Stimulation of the growth hormone (GH)-insulin-like growth factor I axis by daily oral administration of a GH secretogogue (MK-677) in healthy elderly subjects.

Aging is associated with declining activity of the GH axis, possibly contributing to adverse body composition changes and increased incidence of cardiovascular disease. The stimulatory effects on the GH-insulin-like growth factor I (IGF-I) axis of orally administered MK-677, a GH-releasing peptide mimetic, were investigated. Thirty-two healthy subjects (15 women and 17 men, aged 64-81 yr) were enrolled in a randomized, double blind, placebo-controlled trial. They received placebo or 2, 10, or 25 mg MK-677, orally, once daily for 2 separate study periods of 14 and 28 days. At baseline and on day 14 of each study period, blood was collected every 20 min for 24 h to measure GH, PRL, and cortisol. Attributes of pulsatile GH release were assessed by 3 independent algorithms. MK-677 administration for 2 weeks increased GH concentrations in a dose-dependent manner, with 25 mg/day increasing mean 24-h GH concentration 97 +/- 23% (mean +/- SE; P < 0.05 vs. baseline). This increase was due to an enhancement of preexisting pulsatile GH secretion.

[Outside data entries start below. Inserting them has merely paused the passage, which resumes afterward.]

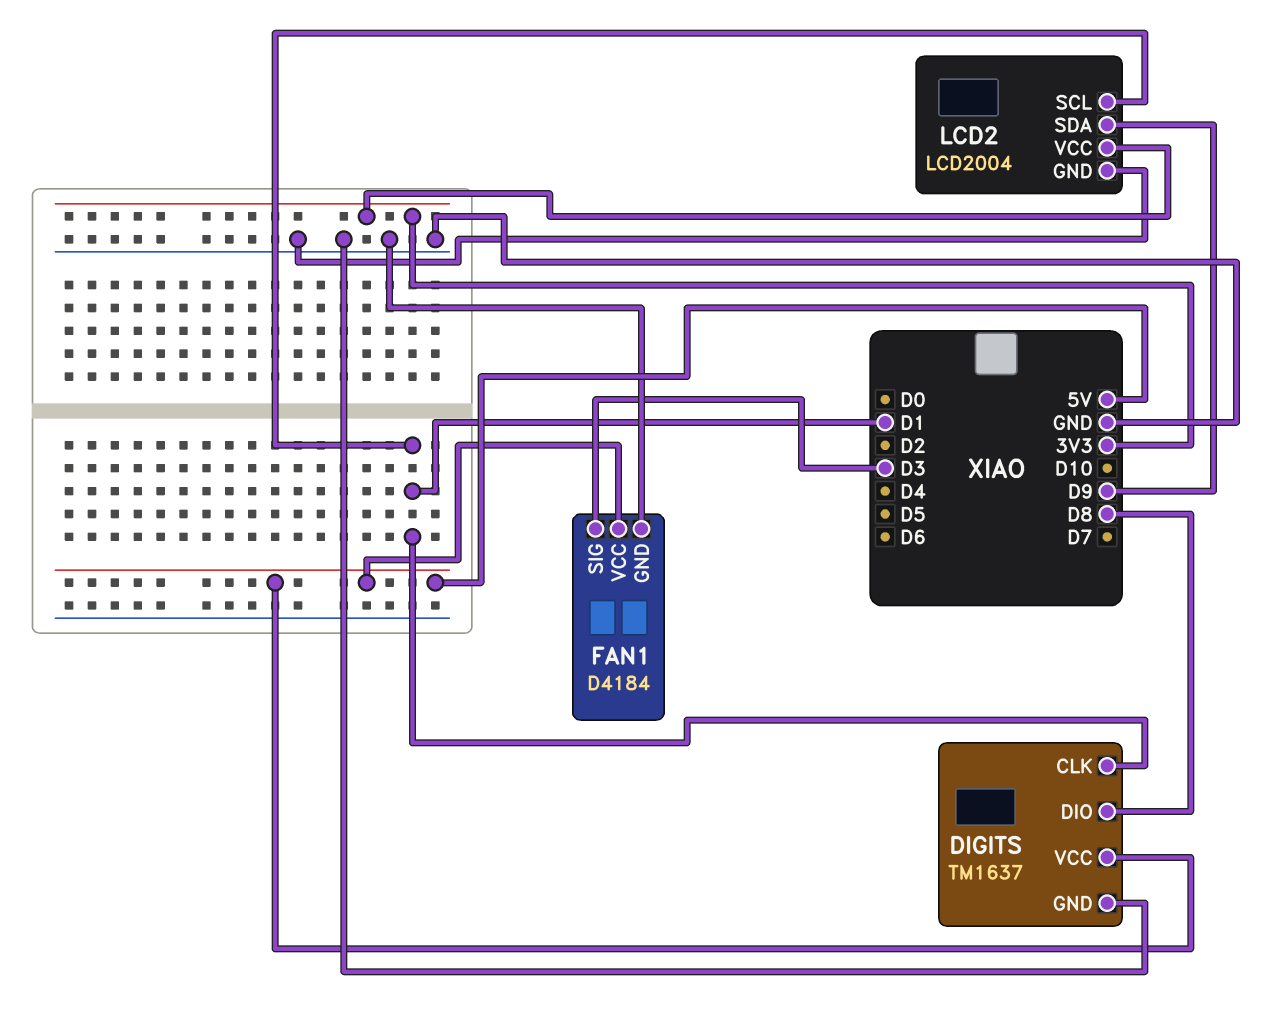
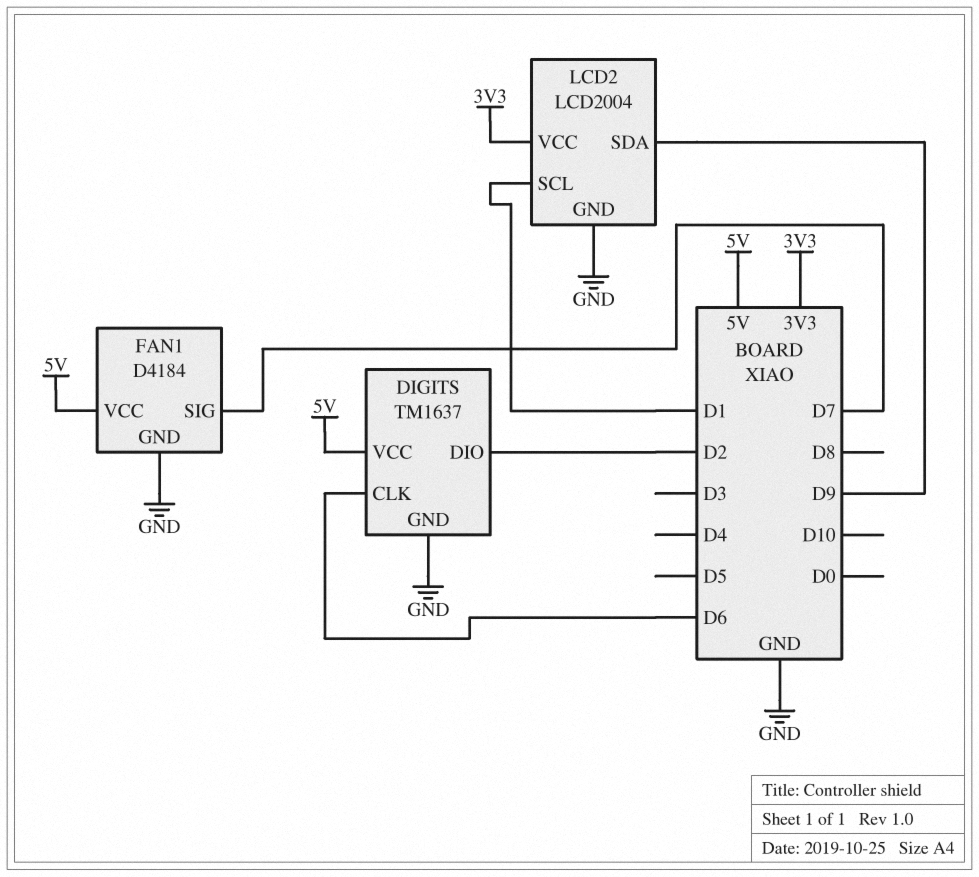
DIGITS pin CLK: D1 -> D6
DIGITS pin DIO: D8 -> D2
FAN1 pin SIG: D3 -> D7

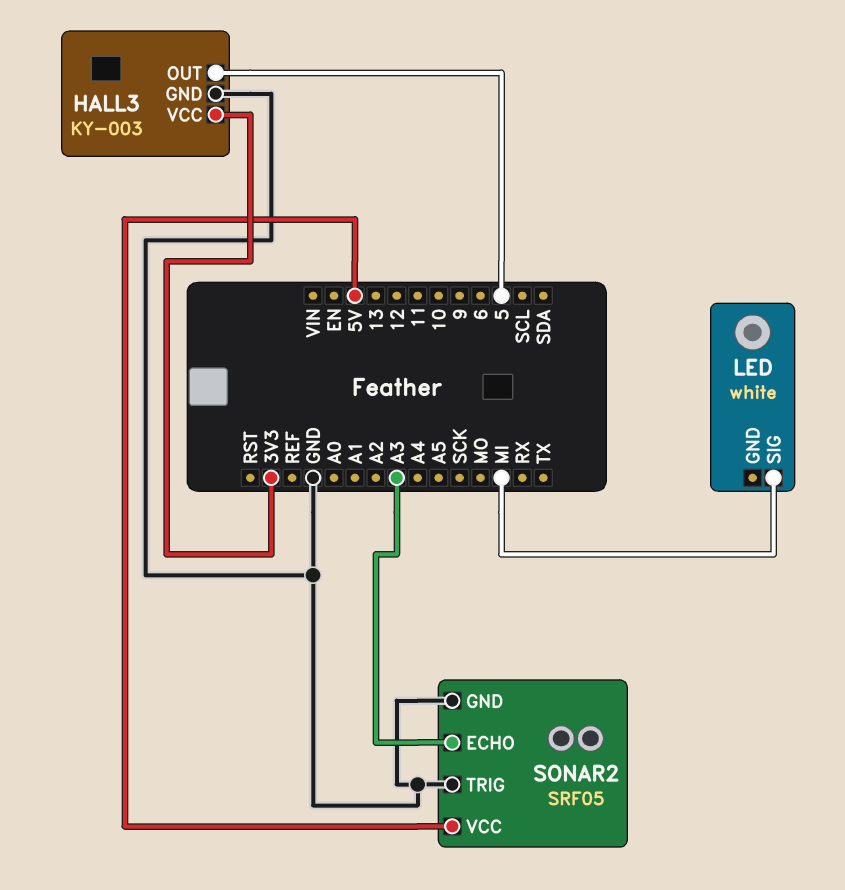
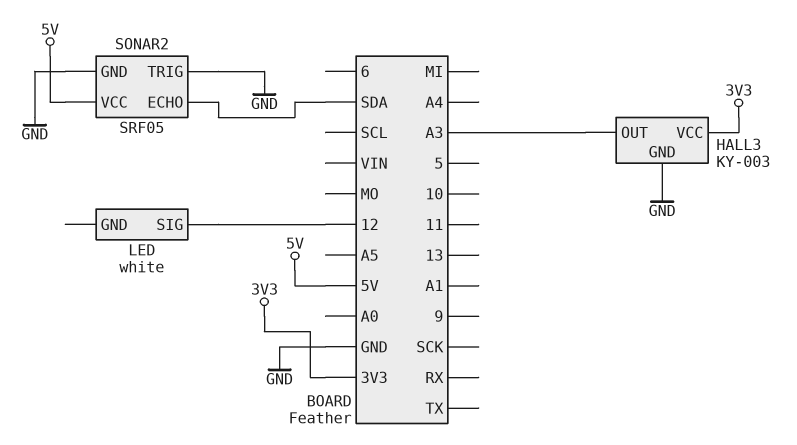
HALL3 pin OUT: 5 -> A3
LED pin SIG: MI -> 12
SONAR2 pin ECHO: A3 -> SDA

GH pulse height and interpulse nadir concentrations increased significantly without significant changes in the number of pulses. With 25 mg/day MK-677 treatment, mean serum IGF-I concentrations increased into the normal range for young adults (141 +/- 21 microgram/L at baseline, 219 +/- 21 micrograms/L at 2 weeks, and 265 +/- 29 micrograms/L at 4 weeks; P < 0.05). MK-677 produced significant increases in fasting glucose (5.4 +/- 0.3 to 6.8 +/- 0.4 mmol/L at 4 weeks; P < 0.01 vs. baseline) and IGF-binding protein-3. Circulating cortisol concentrations did not change, and PRL concentrations increased 23%, but remained within the normal range. Once daily treatment of older people with oral MK-677 for up to 4 weeks enhanced pulsatile GH release, significantly increased serum GH and IGF-I concentrations, and, at a dose of 25 mg/day, restored serum IGF-I concentrations to those of young adults.